● What is expected
Continue the ridge regression notebook passage from its last line, keeping it apart from the data.

● Document passage
+ + +

We know the tentative performance now, lets build the model on entire training to make prediction on test/production

In [None]:
x_train=ld_train.drop('Interest.Rate',axis=1)
y_train=ld_train['Interest.Rate']

In [None]:
lm.fit(x_train,y_train)

In [None]:
test_pred=lm.predict(ld_test)

We can write these to a csv file for submission like this :

In [None]:
pd.DataFrame(test_pred).to_csv("mysubmission.csv",index=False)

### Ridge  Regression

In [None]:
from sklearn.linear_model import Ridge,Lasso
from sklearn.model_selection import GridSearchCV

In [None]:
lambdas=np.linspace(1,100,100)

In [None]:
params={'alpha':lambdas}

In [None]:
model=Ridge(fit_intercept=True)

In [None]:
grid_search=GridSearchCV(model,param_grid=params,cv=10,scoring='neg_mean_absolute_error')

+ + +

● Data listing
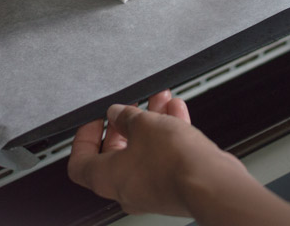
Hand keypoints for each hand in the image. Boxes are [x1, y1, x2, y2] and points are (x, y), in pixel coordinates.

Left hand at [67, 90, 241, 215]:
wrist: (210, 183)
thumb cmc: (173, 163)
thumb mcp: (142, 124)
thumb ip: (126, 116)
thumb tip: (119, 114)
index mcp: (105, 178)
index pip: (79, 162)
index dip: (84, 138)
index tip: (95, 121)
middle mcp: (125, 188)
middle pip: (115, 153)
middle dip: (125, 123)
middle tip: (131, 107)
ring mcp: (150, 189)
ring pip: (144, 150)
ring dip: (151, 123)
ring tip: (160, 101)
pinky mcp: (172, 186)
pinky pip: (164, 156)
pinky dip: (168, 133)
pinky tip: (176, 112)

+ + +

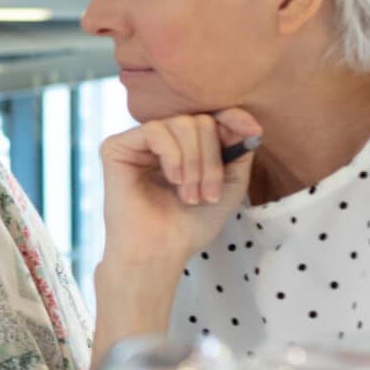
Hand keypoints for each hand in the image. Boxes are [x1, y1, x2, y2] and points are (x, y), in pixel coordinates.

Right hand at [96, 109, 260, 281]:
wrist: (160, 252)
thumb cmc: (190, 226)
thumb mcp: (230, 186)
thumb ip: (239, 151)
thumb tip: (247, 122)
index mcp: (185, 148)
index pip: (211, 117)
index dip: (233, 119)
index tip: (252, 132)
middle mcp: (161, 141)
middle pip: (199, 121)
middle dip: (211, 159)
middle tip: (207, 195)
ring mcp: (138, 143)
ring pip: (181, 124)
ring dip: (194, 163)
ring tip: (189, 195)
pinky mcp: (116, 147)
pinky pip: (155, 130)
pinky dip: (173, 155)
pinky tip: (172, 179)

+ + +

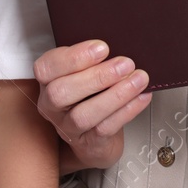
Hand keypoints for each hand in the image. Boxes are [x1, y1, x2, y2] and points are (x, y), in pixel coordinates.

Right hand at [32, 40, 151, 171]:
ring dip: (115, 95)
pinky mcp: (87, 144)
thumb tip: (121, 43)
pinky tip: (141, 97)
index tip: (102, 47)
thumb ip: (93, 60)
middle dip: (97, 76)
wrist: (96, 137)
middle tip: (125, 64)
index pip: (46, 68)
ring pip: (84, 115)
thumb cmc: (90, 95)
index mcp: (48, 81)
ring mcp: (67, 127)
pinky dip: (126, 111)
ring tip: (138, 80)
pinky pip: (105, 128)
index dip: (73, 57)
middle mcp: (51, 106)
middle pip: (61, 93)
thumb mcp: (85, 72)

+ + +

● Response area
In [None]:
grid_search.fit(x_train,y_train)

In [None]:
grid_search.best_estimator_

In [None]:
grid_search.cv_results_

 if you want you can now fit a ridge regression model with obtained value of alpha , although there is no need, grid search automatically fits the best estimator on the entire data, you can directly use this to make predictions on test_data. But if you want to look at coefficients , its much more convenient to fit the model with direct function

Using the report function given below you can see the cv performance of top few models as well, that will the tentative performance

In [None]:
def report(results, n_top=3):
    for i in range(1, n_top + 1):
        candidates = np.flatnonzero(results['rank_test_score'] == i)
        for candidate in candidates:
            print("Model with rank: {0}".format(i))
            print("Mean validation score: {0:.3f} (std: {1:.3f})".format(
                  results['mean_test_score'][candidate],
                  results['std_test_score'][candidate]))
            print("Parameters: {0}".format(results['params'][candidate]))
            print("")

In [None]:
report(grid_search.cv_results_,100)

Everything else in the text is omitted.